Top Republican slams White House attacks on Comey: 'Press secretaries don't get to make that call'

Republican Rep. Trey Gowdy on Thursday criticised White House press secretary Sarah Huckabee Sanders’ suggestions that former FBI Director James Comey may have broken the law, telling Fox News that
“alleging criminal violations is very serious, which is why I don’t do it.”
Sanders sparked controversy on Tuesday when she said the Justice Department “should certainly look at” prosecuting Comey, whom she accused of leaking “privileged information” when he gave notes memorializing one of his conversations with the president to a friend to give to the press.

A White House official told Business Insider on Tuesday that “we don’t know” whether the information in the memo Comey gave to his friend was classified. (The friend, Daniel Richman, has insisted it wasn’t.) But Sanders doubled down on Wednesday, alleging that “leaking FBI memos on a sensitive case” was illegal “regardless of classification.”

“He claims they were private property, but they clearly followed the protocol of an official FBI document,” Sanders said. “Leaking FBI memos on a sensitive case, regardless of classification, violates federal laws, including the Privacy Act, a standard FBI employment agreement, and a nondisclosure agreement all FBI employees must sign. I think that’s pretty clean, and clear, that that would be a violation.”

Gowdy told Fox News on Thursday that “press secretaries don’t get to make that call.”

“That’s an executive branch function,” Gowdy said. “After a investigation, a charging decision is made by a career prosecutor. So if you have evidence of a crime, instead of sharing it with a gaggle of reporters, share it with the people who can actually do something about it.”

The White House did not respond to a request for comment.

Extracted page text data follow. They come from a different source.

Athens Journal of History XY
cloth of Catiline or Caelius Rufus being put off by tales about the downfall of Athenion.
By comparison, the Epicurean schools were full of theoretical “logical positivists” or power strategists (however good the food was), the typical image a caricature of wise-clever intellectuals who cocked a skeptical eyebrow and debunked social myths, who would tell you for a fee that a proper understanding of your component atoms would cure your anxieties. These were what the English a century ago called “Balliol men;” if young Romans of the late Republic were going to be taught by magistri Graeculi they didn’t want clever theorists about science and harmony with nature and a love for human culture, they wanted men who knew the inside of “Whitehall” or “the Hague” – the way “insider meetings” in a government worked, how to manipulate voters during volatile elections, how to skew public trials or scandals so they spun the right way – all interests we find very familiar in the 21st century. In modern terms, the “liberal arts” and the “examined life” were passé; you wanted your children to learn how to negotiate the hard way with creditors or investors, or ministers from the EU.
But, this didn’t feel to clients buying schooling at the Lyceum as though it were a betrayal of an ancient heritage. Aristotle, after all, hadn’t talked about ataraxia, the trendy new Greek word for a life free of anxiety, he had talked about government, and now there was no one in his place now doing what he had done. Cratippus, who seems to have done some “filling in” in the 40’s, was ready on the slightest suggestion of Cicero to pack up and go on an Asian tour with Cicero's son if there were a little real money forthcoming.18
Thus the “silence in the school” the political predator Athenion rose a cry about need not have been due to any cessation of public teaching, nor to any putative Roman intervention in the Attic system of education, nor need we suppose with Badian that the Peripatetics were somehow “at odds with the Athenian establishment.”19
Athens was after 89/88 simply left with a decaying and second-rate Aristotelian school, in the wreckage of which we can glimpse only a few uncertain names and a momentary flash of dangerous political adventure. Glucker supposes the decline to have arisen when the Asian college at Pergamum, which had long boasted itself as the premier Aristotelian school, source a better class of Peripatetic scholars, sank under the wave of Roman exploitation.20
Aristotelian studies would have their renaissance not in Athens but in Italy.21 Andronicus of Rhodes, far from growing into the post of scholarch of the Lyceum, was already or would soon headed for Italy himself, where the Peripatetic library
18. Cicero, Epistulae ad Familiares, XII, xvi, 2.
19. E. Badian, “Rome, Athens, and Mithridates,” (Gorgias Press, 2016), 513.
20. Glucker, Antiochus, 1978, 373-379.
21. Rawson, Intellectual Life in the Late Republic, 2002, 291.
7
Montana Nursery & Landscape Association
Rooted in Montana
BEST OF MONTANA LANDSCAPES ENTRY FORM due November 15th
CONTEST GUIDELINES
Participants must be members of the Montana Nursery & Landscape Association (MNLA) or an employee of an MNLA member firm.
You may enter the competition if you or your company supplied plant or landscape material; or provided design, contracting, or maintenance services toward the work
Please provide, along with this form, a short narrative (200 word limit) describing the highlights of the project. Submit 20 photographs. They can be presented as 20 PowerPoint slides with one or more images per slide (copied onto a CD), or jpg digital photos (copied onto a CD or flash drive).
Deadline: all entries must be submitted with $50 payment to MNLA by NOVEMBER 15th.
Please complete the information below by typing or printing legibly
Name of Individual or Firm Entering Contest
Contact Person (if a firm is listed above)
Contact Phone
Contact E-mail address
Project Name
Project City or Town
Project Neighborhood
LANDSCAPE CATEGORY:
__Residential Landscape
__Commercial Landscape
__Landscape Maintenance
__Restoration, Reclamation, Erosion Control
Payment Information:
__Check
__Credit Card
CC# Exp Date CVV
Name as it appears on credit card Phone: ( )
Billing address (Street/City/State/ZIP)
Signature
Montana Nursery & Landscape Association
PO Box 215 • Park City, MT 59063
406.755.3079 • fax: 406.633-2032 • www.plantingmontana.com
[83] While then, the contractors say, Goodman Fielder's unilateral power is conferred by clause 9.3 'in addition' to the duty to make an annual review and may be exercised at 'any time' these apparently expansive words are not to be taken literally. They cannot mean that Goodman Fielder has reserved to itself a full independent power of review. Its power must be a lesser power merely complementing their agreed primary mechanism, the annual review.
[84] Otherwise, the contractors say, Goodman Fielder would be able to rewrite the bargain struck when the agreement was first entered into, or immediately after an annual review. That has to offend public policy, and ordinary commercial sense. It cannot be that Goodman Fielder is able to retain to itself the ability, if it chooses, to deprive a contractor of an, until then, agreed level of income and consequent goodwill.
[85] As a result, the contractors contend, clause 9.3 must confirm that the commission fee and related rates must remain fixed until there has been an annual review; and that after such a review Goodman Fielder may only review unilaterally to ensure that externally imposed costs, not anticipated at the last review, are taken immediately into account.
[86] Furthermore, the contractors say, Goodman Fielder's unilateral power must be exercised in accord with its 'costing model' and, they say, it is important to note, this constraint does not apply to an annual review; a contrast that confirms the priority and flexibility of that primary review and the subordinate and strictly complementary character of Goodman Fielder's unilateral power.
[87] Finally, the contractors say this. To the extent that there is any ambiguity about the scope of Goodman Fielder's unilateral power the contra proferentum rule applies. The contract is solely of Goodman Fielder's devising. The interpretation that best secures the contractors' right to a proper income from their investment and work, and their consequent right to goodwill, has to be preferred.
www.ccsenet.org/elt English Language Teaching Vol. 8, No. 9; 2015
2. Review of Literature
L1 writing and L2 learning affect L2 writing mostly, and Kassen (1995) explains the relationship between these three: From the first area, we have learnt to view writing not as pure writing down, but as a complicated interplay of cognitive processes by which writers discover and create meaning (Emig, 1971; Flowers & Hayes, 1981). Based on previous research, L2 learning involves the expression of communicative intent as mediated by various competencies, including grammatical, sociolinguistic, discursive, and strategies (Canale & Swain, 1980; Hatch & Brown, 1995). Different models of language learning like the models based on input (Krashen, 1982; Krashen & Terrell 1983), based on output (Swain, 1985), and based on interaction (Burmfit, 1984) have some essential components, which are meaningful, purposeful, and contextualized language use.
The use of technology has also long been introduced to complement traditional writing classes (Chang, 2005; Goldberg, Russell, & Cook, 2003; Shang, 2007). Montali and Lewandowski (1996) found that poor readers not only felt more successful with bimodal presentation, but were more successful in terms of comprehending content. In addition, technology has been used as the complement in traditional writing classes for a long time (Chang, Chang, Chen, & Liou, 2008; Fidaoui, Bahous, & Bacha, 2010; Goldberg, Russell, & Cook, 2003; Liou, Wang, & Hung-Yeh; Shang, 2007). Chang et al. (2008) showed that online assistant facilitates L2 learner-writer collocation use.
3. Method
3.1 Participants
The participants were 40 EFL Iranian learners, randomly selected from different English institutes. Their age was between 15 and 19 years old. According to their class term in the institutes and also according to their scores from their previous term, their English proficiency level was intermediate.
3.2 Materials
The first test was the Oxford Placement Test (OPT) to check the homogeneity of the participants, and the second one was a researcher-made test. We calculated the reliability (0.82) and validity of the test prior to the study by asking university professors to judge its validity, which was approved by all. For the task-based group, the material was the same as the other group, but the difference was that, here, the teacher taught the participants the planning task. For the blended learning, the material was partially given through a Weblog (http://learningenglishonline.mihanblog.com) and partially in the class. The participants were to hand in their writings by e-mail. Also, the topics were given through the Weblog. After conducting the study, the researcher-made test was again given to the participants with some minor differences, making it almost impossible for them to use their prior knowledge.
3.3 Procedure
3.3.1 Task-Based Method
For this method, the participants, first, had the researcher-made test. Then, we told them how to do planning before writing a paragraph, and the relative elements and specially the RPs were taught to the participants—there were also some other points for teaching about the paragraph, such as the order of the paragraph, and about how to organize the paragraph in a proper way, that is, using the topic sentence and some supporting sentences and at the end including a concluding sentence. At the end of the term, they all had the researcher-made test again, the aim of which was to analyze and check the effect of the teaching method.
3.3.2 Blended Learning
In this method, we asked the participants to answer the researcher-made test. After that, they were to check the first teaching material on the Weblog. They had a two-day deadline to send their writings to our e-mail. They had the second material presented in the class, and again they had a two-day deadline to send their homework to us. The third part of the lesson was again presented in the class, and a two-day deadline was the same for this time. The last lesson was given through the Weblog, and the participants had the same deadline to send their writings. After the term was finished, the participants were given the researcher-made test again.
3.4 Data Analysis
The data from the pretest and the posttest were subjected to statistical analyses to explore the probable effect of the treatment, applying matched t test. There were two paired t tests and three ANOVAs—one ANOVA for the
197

Renato Mariotti, a former federal prosecutor, told Business Insider on Wednesday that Sanders’ comments were not as straightforward as they seemed.

“It is very hard for me to see what the Privacy Act has to do with the memos written by Comey,” Mariotti said. “The other two things she mentioned were the FBI standard employment agreement and nondisclosure agreement. Those are contracts, not laws. Could they sue Comey for breach of contract? Maybe — but it would be a suit for money damages, not an FBI criminal investigation.”

Asked what she would “like to see happen,” Sanders said it was “not up for me to decide.”

“The Department of Justice has to look into any allegations of whether something is illegal or not,” she added.